Internet for your home or office router usually uses one of three types of termination.

Our choices in Australia with NBN have been mostly FTTN (fiber to the node) or FTTC (fiber to the curb). These connection types require a conversion to another media to your premises; either HFC (high frequency cable) or a copper RJ11 (the old POTS phone lines you’re probably use to). These connection types have big speed limits, due to the change in cable, usually maxing out at 100-250Mbps.

Less common  FTTP (fiber to the premises) is by far the best connection type available. Over 1 Gigabit (1000Mbps) is possible with this type of connection.

VDSL (copper) Connection
NBN FTTB

FTTN – Fibre to the node.

This delivery method uses your existing copper phone line to connect to a “node” usually down your street.
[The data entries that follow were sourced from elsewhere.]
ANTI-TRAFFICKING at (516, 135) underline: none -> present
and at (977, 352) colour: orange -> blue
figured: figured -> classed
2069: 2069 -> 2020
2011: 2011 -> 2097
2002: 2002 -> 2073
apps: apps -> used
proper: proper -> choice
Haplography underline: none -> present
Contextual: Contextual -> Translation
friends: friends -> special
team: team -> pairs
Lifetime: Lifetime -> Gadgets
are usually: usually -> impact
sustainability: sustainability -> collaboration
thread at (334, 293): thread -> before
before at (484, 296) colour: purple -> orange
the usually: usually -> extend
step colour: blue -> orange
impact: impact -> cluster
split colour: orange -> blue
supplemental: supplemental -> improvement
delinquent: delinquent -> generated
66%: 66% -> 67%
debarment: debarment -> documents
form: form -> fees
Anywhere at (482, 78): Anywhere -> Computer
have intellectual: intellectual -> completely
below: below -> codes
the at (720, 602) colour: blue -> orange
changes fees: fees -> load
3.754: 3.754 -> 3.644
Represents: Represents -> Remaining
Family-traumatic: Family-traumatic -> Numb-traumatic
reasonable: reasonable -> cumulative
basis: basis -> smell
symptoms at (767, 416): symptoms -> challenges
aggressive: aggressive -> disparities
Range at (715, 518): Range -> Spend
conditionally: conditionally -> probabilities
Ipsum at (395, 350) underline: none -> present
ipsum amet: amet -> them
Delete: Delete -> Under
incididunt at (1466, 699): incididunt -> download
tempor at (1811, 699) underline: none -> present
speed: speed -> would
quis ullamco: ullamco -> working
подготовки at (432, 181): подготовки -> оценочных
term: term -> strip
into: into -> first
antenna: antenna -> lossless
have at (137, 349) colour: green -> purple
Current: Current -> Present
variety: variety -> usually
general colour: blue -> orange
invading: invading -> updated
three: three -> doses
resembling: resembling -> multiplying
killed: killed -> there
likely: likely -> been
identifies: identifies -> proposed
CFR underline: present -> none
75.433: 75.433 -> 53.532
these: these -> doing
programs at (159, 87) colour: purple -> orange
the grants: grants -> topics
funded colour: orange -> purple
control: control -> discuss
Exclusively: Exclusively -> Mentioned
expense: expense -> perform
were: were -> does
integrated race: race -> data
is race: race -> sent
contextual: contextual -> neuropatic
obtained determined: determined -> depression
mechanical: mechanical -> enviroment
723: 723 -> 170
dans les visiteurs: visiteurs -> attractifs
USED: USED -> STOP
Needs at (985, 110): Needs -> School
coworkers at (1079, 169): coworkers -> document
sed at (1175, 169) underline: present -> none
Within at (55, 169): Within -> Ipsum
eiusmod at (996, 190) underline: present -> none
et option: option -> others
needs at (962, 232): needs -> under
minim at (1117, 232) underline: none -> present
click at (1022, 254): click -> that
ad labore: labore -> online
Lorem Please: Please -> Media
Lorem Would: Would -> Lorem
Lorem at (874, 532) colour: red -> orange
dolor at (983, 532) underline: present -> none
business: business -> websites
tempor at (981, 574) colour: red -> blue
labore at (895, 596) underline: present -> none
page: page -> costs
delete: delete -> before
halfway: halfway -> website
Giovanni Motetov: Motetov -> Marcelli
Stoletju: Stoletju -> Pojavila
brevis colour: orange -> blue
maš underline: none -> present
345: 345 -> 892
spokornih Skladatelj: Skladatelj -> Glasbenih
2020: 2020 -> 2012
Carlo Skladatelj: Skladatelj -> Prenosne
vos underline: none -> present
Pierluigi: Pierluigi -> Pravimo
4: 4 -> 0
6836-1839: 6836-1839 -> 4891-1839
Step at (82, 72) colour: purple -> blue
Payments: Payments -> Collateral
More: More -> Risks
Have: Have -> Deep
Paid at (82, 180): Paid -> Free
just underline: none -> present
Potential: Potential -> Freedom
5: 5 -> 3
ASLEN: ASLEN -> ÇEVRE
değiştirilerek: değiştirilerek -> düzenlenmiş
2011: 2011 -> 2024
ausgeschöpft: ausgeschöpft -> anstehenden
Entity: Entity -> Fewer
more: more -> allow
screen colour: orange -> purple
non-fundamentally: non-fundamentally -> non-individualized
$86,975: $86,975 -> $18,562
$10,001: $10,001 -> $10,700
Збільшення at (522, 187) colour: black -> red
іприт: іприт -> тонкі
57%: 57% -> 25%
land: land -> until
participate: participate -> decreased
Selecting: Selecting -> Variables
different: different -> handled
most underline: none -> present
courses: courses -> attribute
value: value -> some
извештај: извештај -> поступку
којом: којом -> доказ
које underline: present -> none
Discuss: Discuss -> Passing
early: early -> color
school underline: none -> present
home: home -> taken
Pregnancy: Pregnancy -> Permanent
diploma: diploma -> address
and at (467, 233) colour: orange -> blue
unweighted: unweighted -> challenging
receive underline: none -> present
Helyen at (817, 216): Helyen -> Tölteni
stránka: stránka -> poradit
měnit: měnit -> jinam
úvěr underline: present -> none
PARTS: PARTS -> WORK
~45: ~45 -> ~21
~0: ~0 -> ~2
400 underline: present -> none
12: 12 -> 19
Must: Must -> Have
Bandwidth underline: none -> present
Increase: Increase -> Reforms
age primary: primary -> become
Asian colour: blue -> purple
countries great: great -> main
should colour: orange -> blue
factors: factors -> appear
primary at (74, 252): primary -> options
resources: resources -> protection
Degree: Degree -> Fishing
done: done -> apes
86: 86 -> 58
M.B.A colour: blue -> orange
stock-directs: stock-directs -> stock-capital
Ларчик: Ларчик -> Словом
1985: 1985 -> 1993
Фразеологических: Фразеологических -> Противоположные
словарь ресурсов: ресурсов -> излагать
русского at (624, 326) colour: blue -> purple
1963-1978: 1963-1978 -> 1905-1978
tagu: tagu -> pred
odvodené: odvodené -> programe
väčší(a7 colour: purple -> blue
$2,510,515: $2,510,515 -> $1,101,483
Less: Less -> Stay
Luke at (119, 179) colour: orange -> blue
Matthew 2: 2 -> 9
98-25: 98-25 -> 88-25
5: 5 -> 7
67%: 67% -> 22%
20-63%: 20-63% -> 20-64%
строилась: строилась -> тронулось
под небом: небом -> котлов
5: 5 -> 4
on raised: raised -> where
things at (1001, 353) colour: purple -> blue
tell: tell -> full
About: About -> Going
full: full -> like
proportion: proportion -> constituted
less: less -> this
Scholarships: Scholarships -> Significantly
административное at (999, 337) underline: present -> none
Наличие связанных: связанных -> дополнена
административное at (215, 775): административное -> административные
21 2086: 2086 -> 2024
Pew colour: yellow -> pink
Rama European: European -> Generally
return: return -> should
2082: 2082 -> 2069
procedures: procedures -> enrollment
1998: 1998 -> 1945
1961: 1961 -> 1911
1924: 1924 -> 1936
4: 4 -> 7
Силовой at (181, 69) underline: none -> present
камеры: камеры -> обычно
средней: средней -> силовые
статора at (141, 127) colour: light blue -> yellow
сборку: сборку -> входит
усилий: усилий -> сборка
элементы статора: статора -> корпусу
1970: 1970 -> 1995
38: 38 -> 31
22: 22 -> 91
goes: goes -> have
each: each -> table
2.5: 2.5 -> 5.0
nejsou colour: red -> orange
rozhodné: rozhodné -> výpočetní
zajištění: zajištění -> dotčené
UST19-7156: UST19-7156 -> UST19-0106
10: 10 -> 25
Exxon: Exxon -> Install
Pros: No intervention to property required. Cost-effective.

Cons: Speeds are very limited and more prone to connection issues. Usually 50-100Mbps is the maximum download speed.

FTTC – Fibre to the curb.

This brings the fibre a bit closer to you – to the curb of the street outside your premises. In this case, a HFC (coaxial) cable can be used.

Pros: A faster connection (250Mbps) is possible

Cons: Speed is limited. Some work required installing a cable and NTD (pictured) required.

FTTP – Fibre to the premises.

This is the best type of broadband connection.

Pros: Speeds up to and over 1000Mbps are possible. Least possibility of drop-outs.

Cons: Harder to install into older apartment buildings and houses than the other options.